◆ **The problem**: Output all the data exactly. Pictures do not belong in the copy.

◆ **Collected material**:
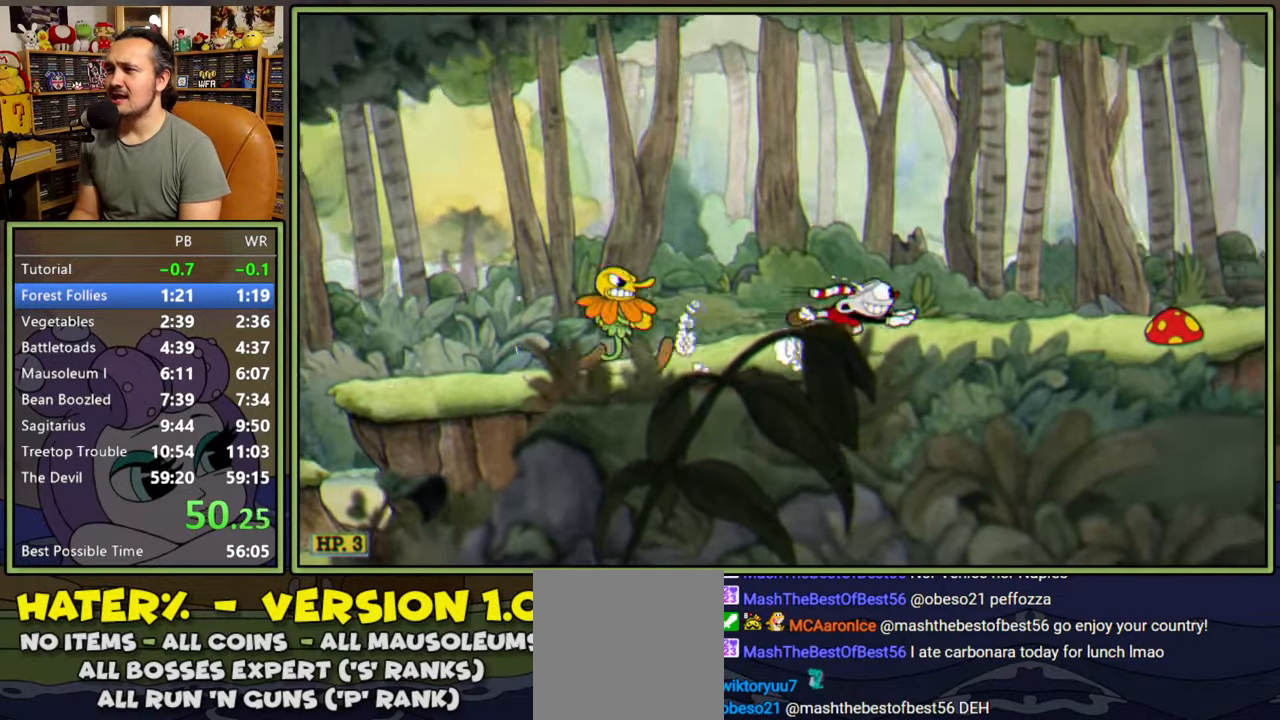
{"buttons": ["DPAD_RIGHT"], "right_stick": "center", "events": [[133, "Y", "up"], [217, "A", "down"], [267, "Y", "down"], [367, "A", "up"], [467, "Y", "up"]]}
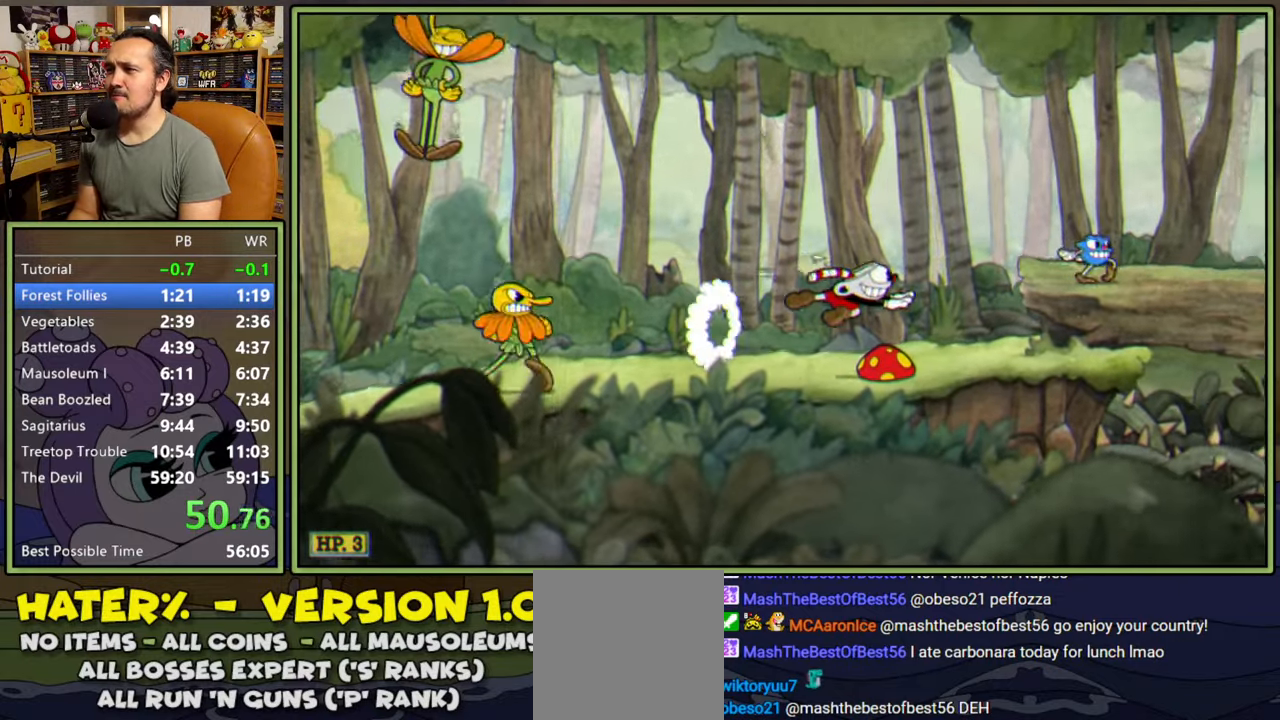
{"buttons": ["Y", "DPAD_RIGHT"], "right_stick": "center", "events": [[250, "A", "down"], [367, "Y", "down"], [450, "A", "up"]]}
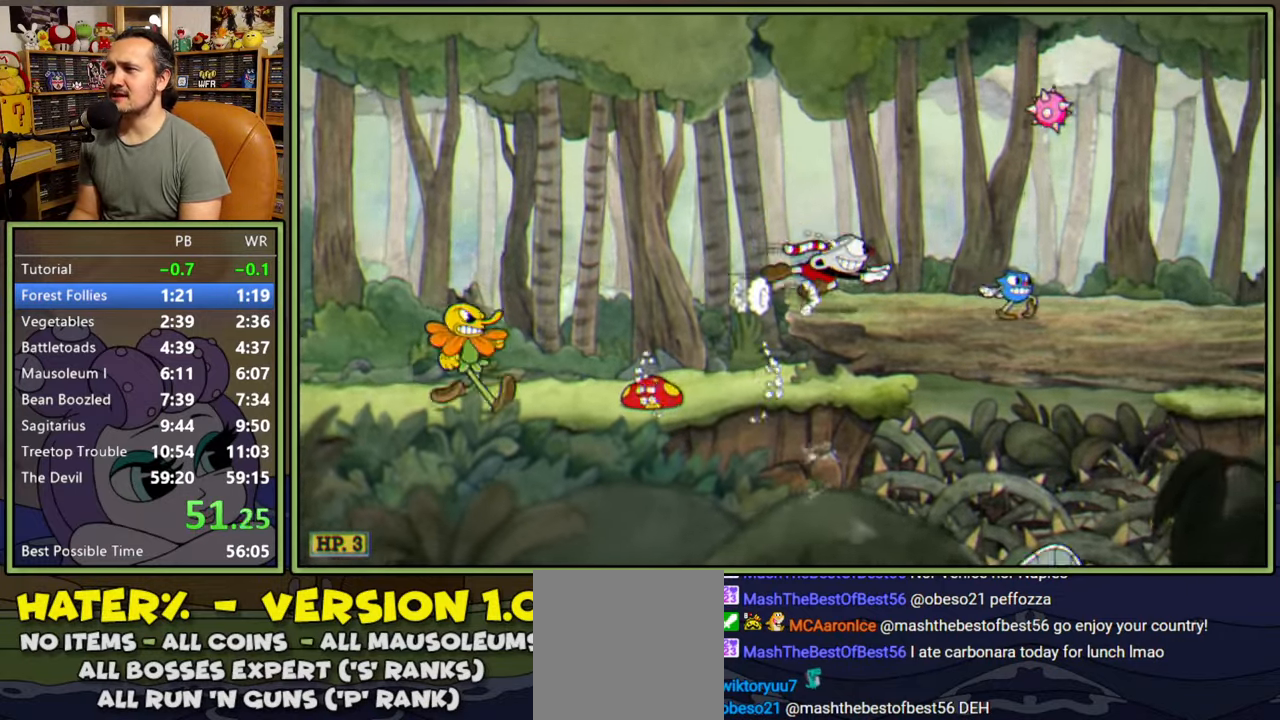
{"buttons": ["Y"], "right_stick": "center", "events": [[33, "DPAD_RIGHT", "up"], [67, "Y", "up"], [283, "DPAD_RIGHT", "down"], [367, "DPAD_RIGHT", "up"], [367, "Y", "down"]]}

◆ **Answer space**:
{"buttons": ["DPAD_RIGHT"], "right_stick": "center", "events": [[133, "Y", "up"], [217, "A", "down"], [267, "Y", "down"], [367, "A", "up"], [467, "Y", "up"]]}
{"buttons": ["Y", "DPAD_RIGHT"], "right_stick": "center", "events": [[250, "A", "down"], [367, "Y", "down"], [450, "A", "up"]]}
{"buttons": ["Y"], "right_stick": "center", "events": [[33, "DPAD_RIGHT", "up"], [67, "Y", "up"], [283, "DPAD_RIGHT", "down"], [367, "DPAD_RIGHT", "up"], [367, "Y", "down"]]}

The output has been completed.